[Metrics] Cache metrics ports in a file at each node by architkulkarni · Pull Request #13501 · ray-project/ray

architkulkarni · 2021-01-16T01:47:57Z

Why are these changes needed?

Different drivers started on the same node need to use the same metrics port. Before this PR, each subsequent driver script after the first would choose a new unused port for the metrics agent, so metrics defined in these driver scripts would not display.

Related issue number

Closes #13372

Checks

I've run scripts/format.sh to lint the changes in this PR.
I've included any doc changes needed for https://docs.ray.io/en/master/.
I've made sure the tests are passing. Note that there might be a few flaky tests, see the recent failures at https://flakey-tests.ray.io/
Testing Strategy
- Unit tests
- Release tests
- This PR is not tested :(

rkooo567 · 2021-01-16T02:16:56Z

python/ray/node.py

+                                 "ports_by_node.json")
+
+        # Maps a Node.unique_id to a dict that maps port names to port numbers.
+        ports_by_node: Dict[str, Dict[str, int]] = defaultdict(dict)


This syntax is not available in python 3.6 I think?

My Dev environment is 3.6 so I think it's okay!

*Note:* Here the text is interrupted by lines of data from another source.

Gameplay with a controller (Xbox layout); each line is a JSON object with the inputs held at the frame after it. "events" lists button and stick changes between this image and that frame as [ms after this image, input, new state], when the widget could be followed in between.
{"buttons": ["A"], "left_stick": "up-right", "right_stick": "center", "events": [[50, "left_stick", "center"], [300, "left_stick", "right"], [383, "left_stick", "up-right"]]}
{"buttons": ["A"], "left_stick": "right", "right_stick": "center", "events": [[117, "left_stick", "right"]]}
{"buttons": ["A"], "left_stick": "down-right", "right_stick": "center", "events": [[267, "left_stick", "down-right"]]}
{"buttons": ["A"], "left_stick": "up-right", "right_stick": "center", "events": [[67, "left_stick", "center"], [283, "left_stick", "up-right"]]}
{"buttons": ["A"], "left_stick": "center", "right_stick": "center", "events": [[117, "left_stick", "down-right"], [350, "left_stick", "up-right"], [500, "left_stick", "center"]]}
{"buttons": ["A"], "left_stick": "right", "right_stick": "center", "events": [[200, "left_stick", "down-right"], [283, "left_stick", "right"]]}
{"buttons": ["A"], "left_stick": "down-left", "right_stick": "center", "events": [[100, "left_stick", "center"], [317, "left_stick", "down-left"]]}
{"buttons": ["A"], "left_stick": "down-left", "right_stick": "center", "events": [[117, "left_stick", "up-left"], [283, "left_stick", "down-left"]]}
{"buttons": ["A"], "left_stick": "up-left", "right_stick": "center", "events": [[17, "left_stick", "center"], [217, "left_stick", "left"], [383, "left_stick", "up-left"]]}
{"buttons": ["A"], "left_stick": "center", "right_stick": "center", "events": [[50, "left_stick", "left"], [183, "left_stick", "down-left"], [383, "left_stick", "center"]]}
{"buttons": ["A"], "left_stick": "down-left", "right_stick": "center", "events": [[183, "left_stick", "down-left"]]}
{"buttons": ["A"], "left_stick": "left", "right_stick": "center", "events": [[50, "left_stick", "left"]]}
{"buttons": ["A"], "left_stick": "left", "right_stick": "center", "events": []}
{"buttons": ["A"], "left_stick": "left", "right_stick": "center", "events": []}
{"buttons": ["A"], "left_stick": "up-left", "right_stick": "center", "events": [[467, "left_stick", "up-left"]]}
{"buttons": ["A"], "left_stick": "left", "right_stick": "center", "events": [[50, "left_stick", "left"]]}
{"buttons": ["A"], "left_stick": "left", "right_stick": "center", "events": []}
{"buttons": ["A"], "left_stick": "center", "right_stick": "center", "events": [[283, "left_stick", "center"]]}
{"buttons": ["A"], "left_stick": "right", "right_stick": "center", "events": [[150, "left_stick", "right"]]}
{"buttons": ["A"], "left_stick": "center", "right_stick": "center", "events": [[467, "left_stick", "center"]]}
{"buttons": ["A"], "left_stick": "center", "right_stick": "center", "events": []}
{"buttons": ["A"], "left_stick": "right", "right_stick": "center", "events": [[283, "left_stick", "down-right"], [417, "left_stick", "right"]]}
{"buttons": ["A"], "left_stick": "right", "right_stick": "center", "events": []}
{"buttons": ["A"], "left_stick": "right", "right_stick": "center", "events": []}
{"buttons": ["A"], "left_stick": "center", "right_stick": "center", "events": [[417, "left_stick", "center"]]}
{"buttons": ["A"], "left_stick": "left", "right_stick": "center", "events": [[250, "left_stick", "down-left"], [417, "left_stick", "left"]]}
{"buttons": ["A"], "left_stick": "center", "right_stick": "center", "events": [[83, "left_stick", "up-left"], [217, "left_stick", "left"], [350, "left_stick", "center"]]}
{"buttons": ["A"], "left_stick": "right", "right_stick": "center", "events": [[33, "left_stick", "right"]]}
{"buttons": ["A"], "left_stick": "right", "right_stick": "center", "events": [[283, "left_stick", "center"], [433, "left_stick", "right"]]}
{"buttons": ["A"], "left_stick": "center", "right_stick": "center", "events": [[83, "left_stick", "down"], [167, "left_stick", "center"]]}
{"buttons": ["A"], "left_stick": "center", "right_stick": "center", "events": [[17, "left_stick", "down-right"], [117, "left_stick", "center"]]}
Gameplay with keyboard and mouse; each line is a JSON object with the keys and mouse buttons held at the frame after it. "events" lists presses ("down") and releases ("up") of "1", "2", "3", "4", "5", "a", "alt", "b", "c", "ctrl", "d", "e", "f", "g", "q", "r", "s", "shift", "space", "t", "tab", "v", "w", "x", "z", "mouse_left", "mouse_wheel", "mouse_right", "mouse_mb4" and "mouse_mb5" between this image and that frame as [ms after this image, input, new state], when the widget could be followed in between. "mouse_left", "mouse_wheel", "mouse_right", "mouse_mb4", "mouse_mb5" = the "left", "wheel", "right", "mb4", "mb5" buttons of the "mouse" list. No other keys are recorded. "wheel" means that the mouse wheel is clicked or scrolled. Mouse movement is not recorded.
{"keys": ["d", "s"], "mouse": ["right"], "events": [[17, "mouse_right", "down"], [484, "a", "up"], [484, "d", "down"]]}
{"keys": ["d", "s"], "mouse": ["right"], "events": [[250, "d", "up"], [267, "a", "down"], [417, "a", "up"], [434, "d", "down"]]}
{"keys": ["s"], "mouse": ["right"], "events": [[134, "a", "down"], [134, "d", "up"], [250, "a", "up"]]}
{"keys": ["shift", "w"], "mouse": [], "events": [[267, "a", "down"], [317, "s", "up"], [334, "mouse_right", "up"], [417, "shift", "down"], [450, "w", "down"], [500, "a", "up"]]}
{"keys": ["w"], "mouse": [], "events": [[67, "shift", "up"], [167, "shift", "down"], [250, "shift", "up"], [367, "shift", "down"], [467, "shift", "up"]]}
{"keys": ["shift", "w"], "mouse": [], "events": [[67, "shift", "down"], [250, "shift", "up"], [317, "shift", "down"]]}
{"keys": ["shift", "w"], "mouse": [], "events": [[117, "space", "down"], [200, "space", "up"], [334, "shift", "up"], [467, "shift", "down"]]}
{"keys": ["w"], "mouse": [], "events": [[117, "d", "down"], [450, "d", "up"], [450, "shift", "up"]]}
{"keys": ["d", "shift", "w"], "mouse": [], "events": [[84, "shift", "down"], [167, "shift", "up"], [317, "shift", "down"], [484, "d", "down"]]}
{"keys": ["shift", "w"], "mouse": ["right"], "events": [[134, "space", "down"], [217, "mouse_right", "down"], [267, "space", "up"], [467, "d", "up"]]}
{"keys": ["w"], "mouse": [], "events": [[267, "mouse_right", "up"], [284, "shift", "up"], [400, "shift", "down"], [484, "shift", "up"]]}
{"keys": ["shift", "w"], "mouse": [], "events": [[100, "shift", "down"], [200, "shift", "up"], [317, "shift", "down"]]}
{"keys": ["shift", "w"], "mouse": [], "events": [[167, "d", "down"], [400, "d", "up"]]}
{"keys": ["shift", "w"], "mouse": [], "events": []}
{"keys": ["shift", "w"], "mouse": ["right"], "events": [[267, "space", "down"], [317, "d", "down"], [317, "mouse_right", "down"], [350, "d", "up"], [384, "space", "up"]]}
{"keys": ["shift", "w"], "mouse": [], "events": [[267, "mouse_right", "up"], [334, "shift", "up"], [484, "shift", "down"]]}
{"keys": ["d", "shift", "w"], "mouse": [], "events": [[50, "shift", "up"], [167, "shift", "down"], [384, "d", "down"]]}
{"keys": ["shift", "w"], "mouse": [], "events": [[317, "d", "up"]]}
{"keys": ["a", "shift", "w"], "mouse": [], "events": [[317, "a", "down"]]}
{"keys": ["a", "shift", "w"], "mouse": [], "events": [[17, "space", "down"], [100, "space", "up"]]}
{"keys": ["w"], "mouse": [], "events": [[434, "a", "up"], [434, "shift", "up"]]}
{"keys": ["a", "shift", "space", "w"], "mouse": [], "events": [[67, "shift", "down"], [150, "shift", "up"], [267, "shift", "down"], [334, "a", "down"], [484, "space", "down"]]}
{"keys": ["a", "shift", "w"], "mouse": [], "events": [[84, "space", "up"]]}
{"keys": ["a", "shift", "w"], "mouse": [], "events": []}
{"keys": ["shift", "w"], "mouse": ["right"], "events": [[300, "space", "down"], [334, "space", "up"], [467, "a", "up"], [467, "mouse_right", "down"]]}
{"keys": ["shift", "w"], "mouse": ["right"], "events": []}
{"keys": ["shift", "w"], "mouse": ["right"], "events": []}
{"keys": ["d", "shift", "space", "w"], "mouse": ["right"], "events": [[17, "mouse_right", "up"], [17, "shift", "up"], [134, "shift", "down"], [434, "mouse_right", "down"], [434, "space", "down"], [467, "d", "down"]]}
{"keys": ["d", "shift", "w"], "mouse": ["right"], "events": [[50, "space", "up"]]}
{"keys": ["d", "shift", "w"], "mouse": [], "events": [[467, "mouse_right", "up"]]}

Hmm not sure what was the issue before, but I definitely remember this caused some issues... Let's see if CI says something

rkooo567 · 2021-01-16T02:20:46Z

python/ray/node.py

+        self._metrics_export_port = self._get_cached_port(
+            "metrics_export_port", default_port=ray_params.metrics_export_port)
+
+        self._metrics_export_port = ray_params.metrics_export_port


We don't need this block right?

Oh, didn't we say that whatever approach we do for metrics_agent_port we should do for metrics_export_port too? I'm not fully familiar with the second one yet so it's your call. Also, I'll do the rename of metrics_agent to dashboard_agent in a separate PR so that this diff is easier to read.

You already assigned a port of this in line 190 right? Am I missing something?

Line 193-195 will make line 190 meaningless IIUC?

Ah I see, you're totally right, I forgot to remove lines 193-195. I'll do that

architkulkarni · 2021-01-16T18:48:29Z

pytest test_metrics.py fails on test_metrics_export_end_to_end, but pytest test_metrics.py::test_metrics_export_end_to_end succeeds... investigating

architkulkarni · 2021-01-17T20:47:29Z

Yeah, something is not working as expected in either ray.shutdown() or cluster.shutdown(), not sure exactly what yet. On this branch the following code succeeds for num_iterations = 1 but fails for num_iterations = 2 on the second iteration:

import ray
from ray.cluster_utils import Cluster
from ray.util.metrics import Count
from ray.test_utils import wait_for_condition, fetch_prometheus

num_iterations = 2
counters = [None] * num_iterations

for i in range(num_iterations):
    # Start a cluster, record and test a metric, and shut it down.

    print("STARTING UP")
    cluster = Cluster()
    cluster.add_node()
    cluster.wait_for_nodes()
    ray.init(address=cluster.address)

    counter_name = f"test_driver_counter_{i}"
    counters[i] = Count(counter_name, description="desc")
    counters[i].record(i)

    def test():
        node_info_list = ray.nodes()
        prom_addresses = []
        for node_info in node_info_list:
            metrics_export_port = node_info["MetricsExportPort"]
            addr = node_info["NodeManagerAddress"]
            prom_addresses.append(f"{addr}:{metrics_export_port}")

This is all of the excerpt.